To help minimize errors and confusion in the scientific literature, a few principles can be followed. The original intent and hypothesis of each study should be made clear, and deviations from the initial purpose should be stated. The hypothesis-testing portions of the research need to be clearly differentiated from the hypothesis generating sections. If data were selected and reanalyzed in unintended ways, the analyses should be clearly identified as hypothesis generating, and no conclusions should be drawn from such data. The data should be unassailable. The control group should be adequate. The data analysis should be consistent with the experimental design. Given that the larger the number of P-values, the greater the rate of false declarations, the total number of derived P-values should be reasonable and should be reported. The publication should unveil all details necessary to understand and replicate the research project, including the data analysis. Alternate etiologies should be seriously considered in light of potential confounding factors. It is important to be critical of the results of a study, especially when data confirm a preconceived hypothesis.

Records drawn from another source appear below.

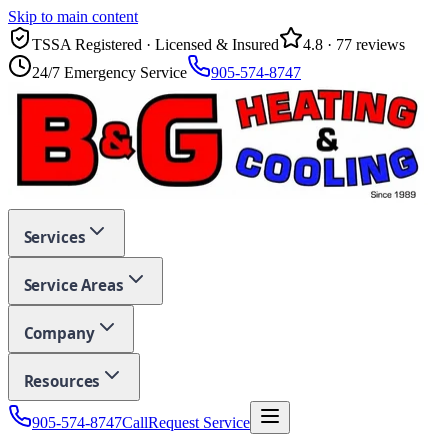
Skip to main content
TSSA Registered · Licensed & Insured
4.8
·
77
reviews
24/7 Emergency Service
905-574-8747
Services
Service Areas
Company
Resources
905-574-8747
Call
Request Service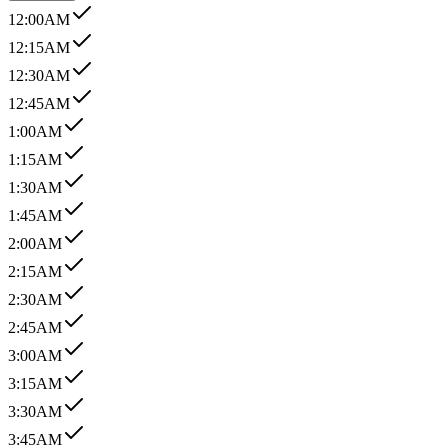
12:00AM
12:15AM
12:30AM
12:45AM
1:00AM
1:15AM
1:30AM
1:45AM
2:00AM
2:15AM
2:30AM
2:45AM
3:00AM
3:15AM
3:30AM
3:45AM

The neuroepidemiology of styrene: a critical review of representative literature

Because exposure to styrene occurs commonly in some industries and styrene is highly lipid soluble, it is reasonable to be concerned about the possibility that styrene is neurotoxic. Styrene, like many other solvents, volatile anesthetics, and drugs, does, at certain concentrations, produce acute changes in consciousness with consequent alterations of feelings, cognition, and psychomotor functioning. Such acute actions do not imply that styrene also would produce reversible or irreversible damage to the nervous system; the evaluation of long-term exposures to styrene also is necessary to draw conclusions about the full range of neural effects that styrene might produce. To that end, several studies of workers exposed to styrene for up to 30 years have been undertaken in factories in many parts of the world. Epidemiologists have suggested that neuropsychological deficits such as slowing of reaction time, loss of color vision, and vestibulooculomotor dysfunction are reliably induced by styrene at levels near or below current exposure standards, which range from 20 to 50 ppm in most of the world. However, the workers so studied always were described as healthy, and the effects noted were considered to be subclinical. A detailed evaluation of much of the neuroepidemiological literature on styrene (38 papers and related literature), however, indicated that the findings were, almost universally, false positive outcomes due to (1) type I statistical error, (2) the action of some factor other than styrene, and (3) misinterpretation of data. Despite the study of workers exposed for many years, no indications of persisting damage to the nervous system were evident from this review. The conclusions of this review of the neuroepidemiology of styrene are consistent with those based on critical reviews of the solvent literature in general, with specific reference to the probable absence of such an entity as the "painter's syndrome" or "chronic toxic encephalopathy". Because the results on styrene neurotoxicity that provide an inclination to lower the current threshold limit values (TLVs) are false positive findings, there is no scientific basis for a reduction in the current TLV.